- **Task directions**: Can you swap "plomería" for "fontanería" in the records below and give only the lines that begin at the one containing "baja la temperatura en NY." and stop after the one containing "o tuberías viejas?", leaving everything else unchanged?

- **Task inputs**:

---

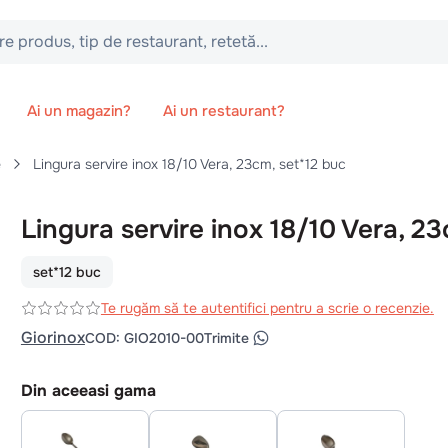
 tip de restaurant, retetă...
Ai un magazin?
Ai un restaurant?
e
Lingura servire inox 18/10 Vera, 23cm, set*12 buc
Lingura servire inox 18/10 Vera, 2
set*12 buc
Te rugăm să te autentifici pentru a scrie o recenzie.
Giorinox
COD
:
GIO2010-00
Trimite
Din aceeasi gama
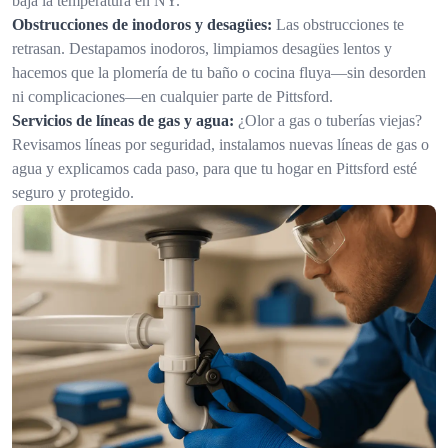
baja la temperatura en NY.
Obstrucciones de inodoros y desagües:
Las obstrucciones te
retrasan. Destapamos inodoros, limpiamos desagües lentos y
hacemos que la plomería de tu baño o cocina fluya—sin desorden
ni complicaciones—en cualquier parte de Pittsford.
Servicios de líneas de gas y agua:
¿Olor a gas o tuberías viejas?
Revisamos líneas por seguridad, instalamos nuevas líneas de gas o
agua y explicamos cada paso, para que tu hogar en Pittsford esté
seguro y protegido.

---

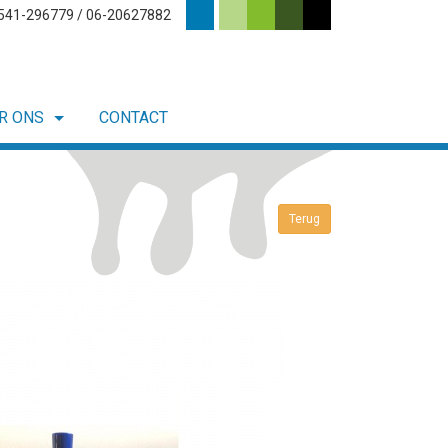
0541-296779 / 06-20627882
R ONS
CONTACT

---

- **Response**:
baja la temperatura en NY.
Obstrucciones de inodoros y desagües:
Las obstrucciones te
retrasan. Destapamos inodoros, limpiamos desagües lentos y
hacemos que la fontanería de tu baño o cocina fluya—sin desorden
ni complicaciones—en cualquier parte de Pittsford.
Servicios de líneas de gas y agua:
¿Olor a gas o tuberías viejas?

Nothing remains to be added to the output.